Sunday, December 18, 2011

Non-profit Megabusiness as a Reform Tactic

My 12-year-old son has requested to watch documentaries with me lately. This week we watched Food, Inc. (a repeat for me) and The Corporation. I've been visiting Occupy Phoenix a bit lately, and I saw something of a synchronicity in the message of Occupy to "get the money out of politics" and the message of those documentaries that corporations are immoral because corporations are set up in a way that incentivizes one purpose alone: to make money for shareholders, who are often otherwise disinterested in the activities of the corporation.


Even moral corporate officers find themselves compelled to act primarily and heroically for the enrichment of their shareholders, and due diligence toward that end leads them to push all possible costs onto others. This is immoral, but it is the corporate imperative.

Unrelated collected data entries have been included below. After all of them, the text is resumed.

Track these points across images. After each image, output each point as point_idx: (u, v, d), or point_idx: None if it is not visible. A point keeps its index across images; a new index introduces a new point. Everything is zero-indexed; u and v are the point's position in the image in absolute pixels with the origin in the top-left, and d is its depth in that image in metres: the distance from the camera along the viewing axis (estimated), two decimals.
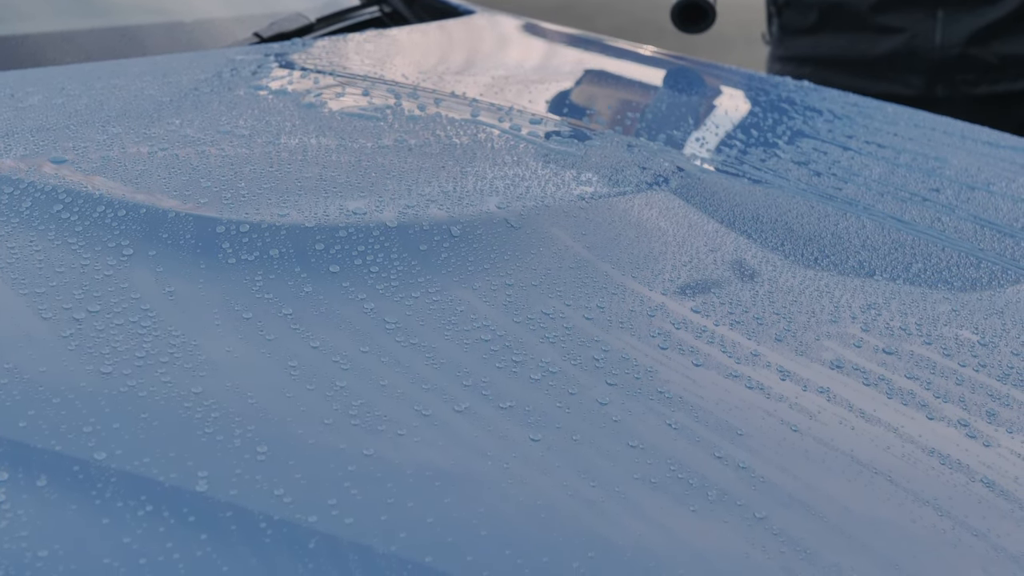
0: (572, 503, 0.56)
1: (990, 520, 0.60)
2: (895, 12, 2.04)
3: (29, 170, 0.77)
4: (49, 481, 0.53)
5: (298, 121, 0.98)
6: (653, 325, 0.73)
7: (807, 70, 2.05)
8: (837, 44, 2.10)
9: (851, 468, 0.62)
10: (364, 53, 1.36)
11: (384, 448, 0.58)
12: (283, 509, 0.53)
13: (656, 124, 1.27)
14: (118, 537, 0.51)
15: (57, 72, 1.07)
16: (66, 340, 0.62)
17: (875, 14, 2.05)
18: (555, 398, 0.64)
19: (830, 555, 0.56)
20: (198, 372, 0.61)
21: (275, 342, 0.65)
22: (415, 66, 1.36)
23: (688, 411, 0.65)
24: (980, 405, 0.70)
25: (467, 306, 0.71)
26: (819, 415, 0.66)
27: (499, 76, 1.39)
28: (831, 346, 0.74)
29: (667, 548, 0.55)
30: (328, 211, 0.77)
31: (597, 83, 1.54)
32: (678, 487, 0.58)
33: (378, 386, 0.62)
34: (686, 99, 1.47)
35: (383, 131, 0.98)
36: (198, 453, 0.56)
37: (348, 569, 0.51)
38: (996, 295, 0.88)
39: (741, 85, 1.57)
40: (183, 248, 0.71)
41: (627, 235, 0.84)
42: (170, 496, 0.53)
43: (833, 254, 0.90)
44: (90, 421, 0.56)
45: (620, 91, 1.51)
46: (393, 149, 0.92)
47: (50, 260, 0.68)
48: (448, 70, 1.37)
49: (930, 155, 1.26)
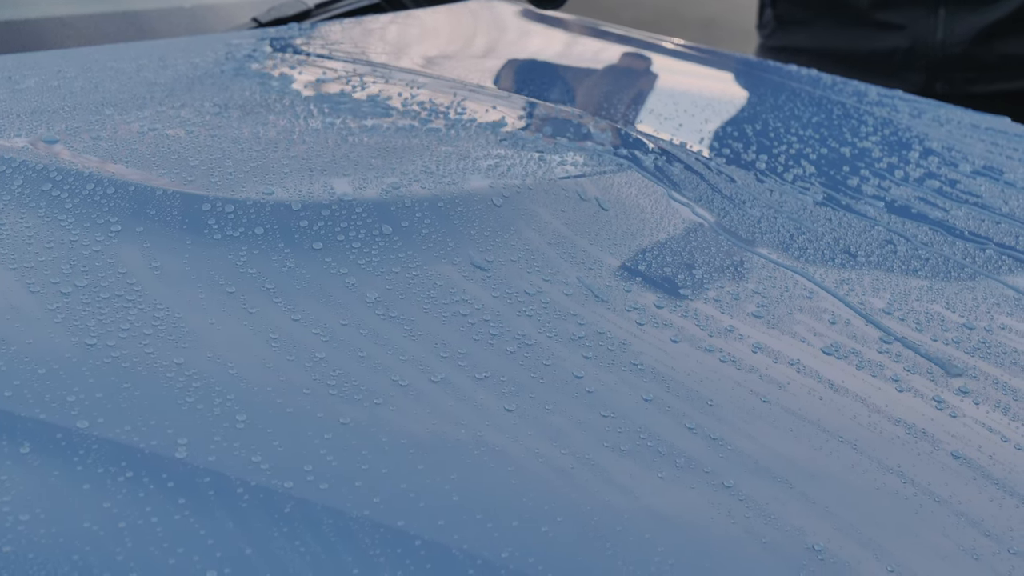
0: (543, 470, 0.58)
1: (953, 487, 0.61)
2: (895, 9, 2.03)
3: (22, 149, 0.79)
4: (32, 448, 0.55)
5: (290, 104, 1.00)
6: (629, 300, 0.74)
7: (801, 62, 2.05)
8: (834, 38, 2.08)
9: (817, 437, 0.63)
10: (362, 38, 1.38)
11: (360, 417, 0.59)
12: (260, 475, 0.55)
13: (642, 110, 1.28)
14: (99, 502, 0.52)
15: (55, 56, 1.08)
16: (52, 313, 0.63)
17: (875, 10, 2.04)
18: (530, 370, 0.65)
19: (795, 519, 0.57)
20: (180, 343, 0.62)
21: (257, 315, 0.66)
22: (412, 51, 1.38)
23: (660, 382, 0.66)
24: (946, 377, 0.71)
25: (446, 281, 0.73)
26: (788, 386, 0.68)
27: (494, 62, 1.40)
28: (803, 320, 0.76)
29: (635, 513, 0.56)
30: (313, 190, 0.78)
31: (588, 69, 1.55)
32: (648, 455, 0.60)
33: (356, 357, 0.64)
34: (670, 84, 1.48)
35: (375, 114, 0.99)
36: (178, 421, 0.57)
37: (322, 533, 0.52)
38: (969, 272, 0.89)
39: (728, 69, 1.58)
40: (170, 225, 0.72)
41: (606, 214, 0.86)
42: (150, 462, 0.55)
43: (809, 232, 0.91)
44: (74, 391, 0.58)
45: (610, 77, 1.52)
46: (382, 131, 0.94)
47: (40, 236, 0.70)
48: (444, 55, 1.39)
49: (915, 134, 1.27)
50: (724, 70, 1.58)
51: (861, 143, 1.19)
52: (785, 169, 1.05)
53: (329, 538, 0.52)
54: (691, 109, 1.28)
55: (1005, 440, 0.66)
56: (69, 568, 0.49)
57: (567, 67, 1.54)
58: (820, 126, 1.23)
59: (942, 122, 1.33)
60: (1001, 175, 1.14)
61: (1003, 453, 0.65)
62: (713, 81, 1.53)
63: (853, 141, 1.19)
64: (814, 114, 1.29)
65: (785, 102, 1.35)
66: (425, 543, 0.53)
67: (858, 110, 1.34)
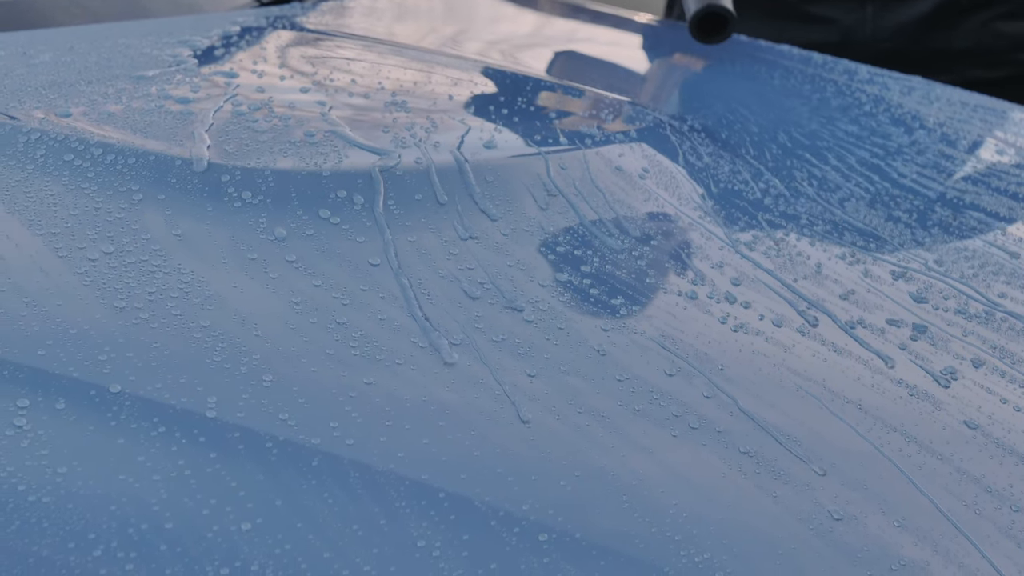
0: (560, 427, 0.60)
1: (954, 445, 0.64)
2: (826, 3, 2.03)
3: (43, 121, 0.80)
4: (67, 404, 0.56)
5: (298, 80, 1.01)
6: (641, 264, 0.77)
7: None
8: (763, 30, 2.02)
9: (824, 397, 0.66)
10: (366, 16, 1.39)
11: (382, 377, 0.61)
12: (288, 430, 0.56)
13: (639, 84, 1.30)
14: (133, 455, 0.54)
15: (66, 32, 1.10)
16: (80, 276, 0.65)
17: (805, 4, 2.04)
18: (545, 333, 0.67)
19: (802, 476, 0.59)
20: (206, 306, 0.64)
21: (279, 280, 0.68)
22: (416, 28, 1.39)
23: (673, 346, 0.68)
24: (948, 340, 0.74)
25: (462, 248, 0.75)
26: (794, 348, 0.70)
27: (496, 38, 1.42)
28: (807, 287, 0.78)
29: (648, 468, 0.59)
30: (328, 159, 0.80)
31: (586, 47, 1.56)
32: (660, 414, 0.62)
33: (376, 320, 0.66)
34: (668, 61, 1.50)
35: (379, 89, 1.01)
36: (207, 380, 0.59)
37: (349, 485, 0.54)
38: (972, 239, 0.91)
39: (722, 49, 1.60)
40: (190, 193, 0.74)
41: (615, 182, 0.88)
42: (181, 418, 0.56)
43: (817, 198, 0.93)
44: (105, 350, 0.60)
45: (608, 54, 1.54)
46: (387, 106, 0.95)
47: (65, 203, 0.72)
48: (448, 32, 1.40)
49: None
50: (711, 49, 1.60)
51: (857, 122, 1.21)
52: (783, 145, 1.07)
53: (356, 490, 0.54)
54: (681, 85, 1.30)
55: (1004, 402, 0.68)
56: (107, 518, 0.51)
57: (570, 45, 1.56)
58: (818, 108, 1.25)
59: (932, 100, 1.35)
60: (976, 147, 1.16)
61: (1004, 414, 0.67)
62: (701, 58, 1.54)
63: (855, 120, 1.21)
64: (811, 93, 1.31)
65: (779, 80, 1.37)
66: (448, 495, 0.55)
67: (850, 87, 1.36)
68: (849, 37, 2.01)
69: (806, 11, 2.04)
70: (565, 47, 1.54)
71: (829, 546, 0.55)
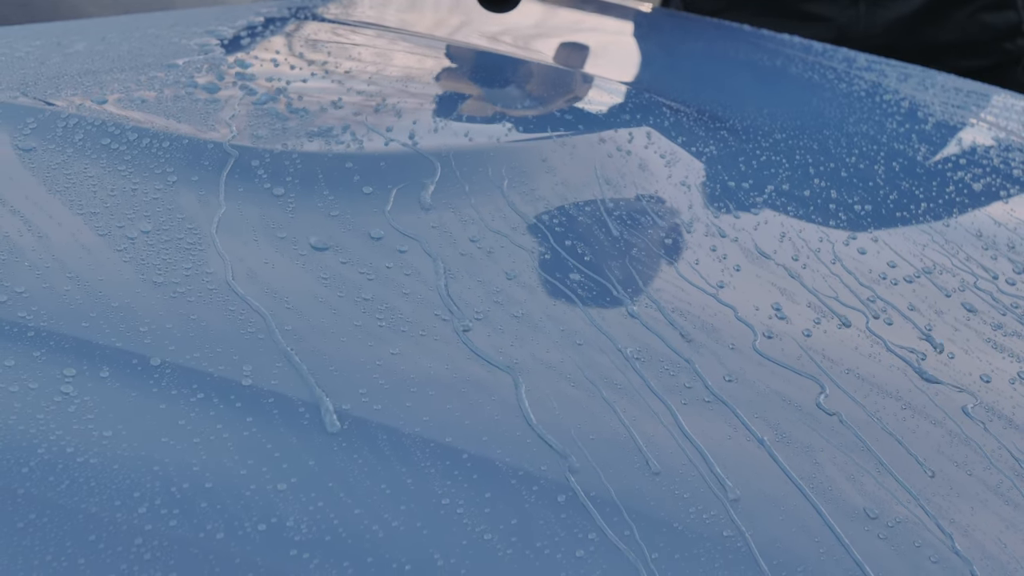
0: (576, 393, 0.63)
1: (949, 410, 0.67)
2: (820, 1, 2.05)
3: (80, 107, 0.84)
4: (111, 373, 0.60)
5: (321, 68, 1.05)
6: (651, 241, 0.80)
7: None
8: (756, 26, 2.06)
9: (825, 365, 0.69)
10: (388, 6, 1.42)
11: (407, 347, 0.65)
12: (319, 396, 0.60)
13: (637, 70, 1.33)
14: (174, 420, 0.57)
15: (98, 23, 1.13)
16: (120, 253, 0.68)
17: (800, 2, 2.05)
18: (561, 308, 0.70)
19: (806, 438, 0.62)
20: (239, 282, 0.67)
21: (307, 257, 0.71)
22: (434, 17, 1.42)
23: (679, 319, 0.71)
24: (946, 313, 0.77)
25: (481, 226, 0.78)
26: (793, 320, 0.73)
27: (513, 25, 1.45)
28: (808, 263, 0.81)
29: (658, 430, 0.62)
30: (352, 144, 0.83)
31: (591, 36, 1.59)
32: (670, 383, 0.65)
33: (401, 294, 0.69)
34: (665, 47, 1.53)
35: (398, 78, 1.04)
36: (243, 349, 0.62)
37: (377, 447, 0.58)
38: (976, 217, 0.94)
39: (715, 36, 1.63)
40: (222, 174, 0.78)
41: (618, 162, 0.91)
42: (219, 385, 0.60)
43: (817, 180, 0.96)
44: (145, 322, 0.63)
45: (613, 43, 1.57)
46: (407, 94, 0.99)
47: (103, 185, 0.75)
48: (465, 20, 1.43)
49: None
50: (713, 37, 1.63)
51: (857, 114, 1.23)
52: (785, 130, 1.10)
53: (384, 452, 0.57)
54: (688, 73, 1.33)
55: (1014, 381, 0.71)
56: (151, 477, 0.54)
57: (582, 35, 1.59)
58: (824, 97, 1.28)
59: (927, 86, 1.38)
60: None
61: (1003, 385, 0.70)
62: (701, 45, 1.57)
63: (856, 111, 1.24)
64: (811, 79, 1.34)
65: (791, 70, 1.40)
66: (471, 456, 0.58)
67: (848, 74, 1.39)
68: (843, 33, 2.04)
69: (801, 9, 2.06)
70: (572, 36, 1.57)
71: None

Considering that reality of the current system, I began to wonder if it might be possible to reform corporate law in a way that abolishes disinterested shareholders and enables moral autonomy in megabusiness. It didn't take me too long to conclude, though, that such reform would be highly unlikely to be achieved by simple lobbying of legislators.

So what I began to wonder instead was why could there not be just as easily non-profit megabusinesses as there are for-profit megabusinesses. When I visited Occupy Phoenix today, I happened on another fellow pushing for non-profit business, and I had the opportunity to talk with several others about the notion of direct competition with megabusiness.

From all that thinking and discussion, several questions linger in my mind:
  1. What forms of control (governence) would tend to enhance non-profit megabusiness morality? Employee ownership? Lottery board selection? Global public ownership?
  2. Does existing corporate law provide a suitable framework for non-profit megabusiness?
  3. How does the cooperative form compare with the charity form, and what aspects of each might best serve non-profit megabusiness?
  4. Aside from the explicit goal of achieving true competition with existing for-profit megabusinesses like Walmart and General Electric, are there good and environmentally sustainable reasons for a non-profit business to be a megabusiness?
  5. What existing well-known, but smaller corporations would make suitable "first targets" for direct competition. Just how big are they? How big a task would be the first success?
  6. Would successful non-profits like the Mediawiki (Wikpedia) Foundation and the Mozilla Foundation be allies?
I hope to be learning more about this potential reform tactic. Long live the Arab Spring. Long live the people. Long live humanity. Long live love.